ATI LPN
PN ATI Capstone Proctored Comprehensive Assessment Form B
1. A nurse is educating a patient about their new prescription for a statin medication. What should the nurse advise the patient to avoid while taking this medication?
- A. Drinking grapefruit juice
- B. Consuming high-protein meals
- C. Exercising regularly
- D. Taking the medication in the morning
Correct answer: A
Rationale: The correct answer is A: Drinking grapefruit juice. Grapefruit juice can increase the risk of statin toxicity by interfering with the enzyme that metabolizes statin medications, leading to higher drug levels in the body. This interaction can potentially cause adverse effects. Therefore, patients should be advised to avoid consuming grapefruit juice while taking statins. Choices B, C, and D are incorrect. Consuming high-protein meals, exercising regularly, and taking the medication in the morning are not contraindicated while on statin therapy. In fact, following a healthy diet, engaging in physical activity, and taking the medication at a consistent time each day can be beneficial for patients prescribed statins.
2. When teaching a client about the use of risperidone, which of the following should be included?
- A. It is an SSRI
- B. Monitor for metabolic syndrome
- C. It has no side effects
- D. It can be taken with alcohol
Correct answer: B
Rationale: The correct answer is B: 'Monitor for metabolic syndrome.' Risperidone is not an SSRI but an atypical antipsychotic. Choice A is incorrect. Choice C is also incorrect as risperidone, like any medication, can have side effects. Choice D is wrong because alcohol consumption should generally be avoided while taking risperidone. Educating clients about monitoring for metabolic syndrome, weight gain, and other potential side effects is crucial in managing their health effectively while on this medication.
3. A client with chronic kidney disease is about to start hemodialysis.
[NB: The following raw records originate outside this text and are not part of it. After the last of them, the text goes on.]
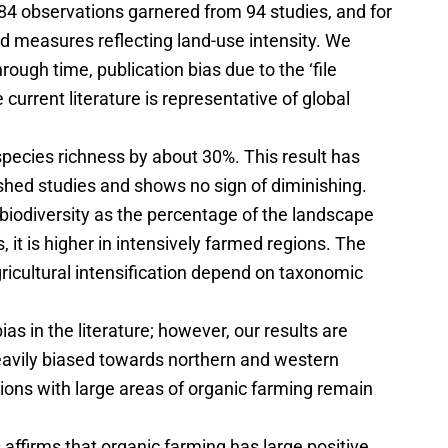
 184 observations garnered from 94 studies, and for
d measures reflecting land-use intensity. We
through time, publication bias due to the ‘file
urrent literature is representative of global
pecies richness by about 30%. This result has
ished studies and shows no sign of diminishing.
 biodiversity as the percentage of the landscape
s, it is higher in intensively farmed regions. The
ricultural intensification depend on taxonomic
as in the literature; however, our results are
heavily biased towards northern and western
ions with large areas of organic farming remain
 affirms that organic farming has large positive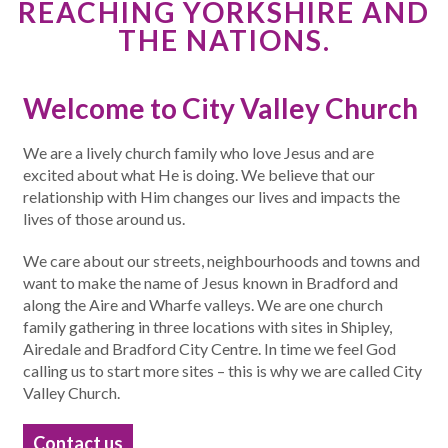
REACHING YORKSHIRE AND
THE NATIONS.
Welcome to City Valley Church
We are a lively church family who love Jesus and are
excited about what He is doing. We believe that our
relationship with Him changes our lives and impacts the
lives of those around us.
We care about our streets, neighbourhoods and towns and
want to make the name of Jesus known in Bradford and
along the Aire and Wharfe valleys. We are one church
family gathering in three locations with sites in Shipley,
Airedale and Bradford City Centre. In time we feel God
calling us to start more sites – this is why we are called City
Valley Church.
Contact us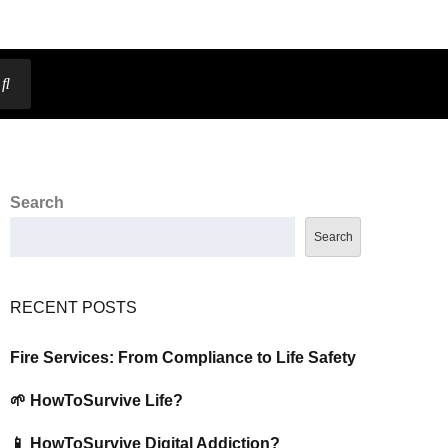
Search
Search
RECENT POSTS
Fire Services: From Compliance to Life Safety
🌱 HowToSurvive Life?
📱 HowToSurvive Digital Addiction?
Which of the following instructions should the nurse include?
- A. Increase protein intake between dialysis sessions
- B. Reduce potassium intake
- C. Avoid iron supplements
- D. Expect weight gain after each dialysis session
Correct answer: B
Rationale: The correct answer is to instruct the client to reduce potassium intake. Clients with chronic kidney disease should limit potassium intake to prevent hyperkalemia, as the kidneys may struggle to remove excess potassium. Increasing protein intake between dialysis sessions (Choice A) is not recommended as it can increase urea production, adding to the workload of the kidneys. Avoiding iron supplements (Choice C) is not necessary unless iron levels are high. Expecting weight gain after each dialysis session (Choice D) is incorrect as patients typically experience weight loss due to fluid removal during dialysis.
4. When teaching a client about the use of lisinopril, which of the following should be included?
- A. It can cause a persistent cough
- B. It is a calcium channel blocker
- C. It is safe during pregnancy
- D. It should be taken with food
Correct answer: A
Rationale: The correct answer is A. Lisinopril is an ACE inhibitor, and a common side effect associated with its use is a persistent cough. This is important information that the client should be aware of. Choice B is incorrect because lisinopril is not a calcium channel blocker, it is an ACE inhibitor. Choice C is incorrect as lisinopril is not considered safe during pregnancy, especially during the second and third trimesters as it can cause harm to the fetus. Choice D is incorrect because lisinopril is typically recommended to be taken on an empty stomach, about an hour before meals.
5. A nurse is caring for a client who has DVT. Which of the following instructions should the nurse include in the plan of care?
- A. Limit the client’s fluid intake to 1500 mL per day
- B. Massage the affected extremity to relieve pain
- C. Apply cold packs to the affected extremity
- D. Elevate the client’s affected extremity when in bed
Correct answer: D
Rationale: The correct instruction the nurse should include in the plan of care for a client with DVT is to elevate the affected extremity when in bed. Elevating the affected extremity helps improve venous return, reduces edema, alleviates discomfort, and promotes healing in clients with DVT. Limiting fluid intake can be detrimental as adequate hydration is important for circulation. Massaging the affected extremity can dislodge clots and worsen the condition. Applying cold packs can cause vasoconstriction, which is not recommended for DVT as it can impede blood flow further.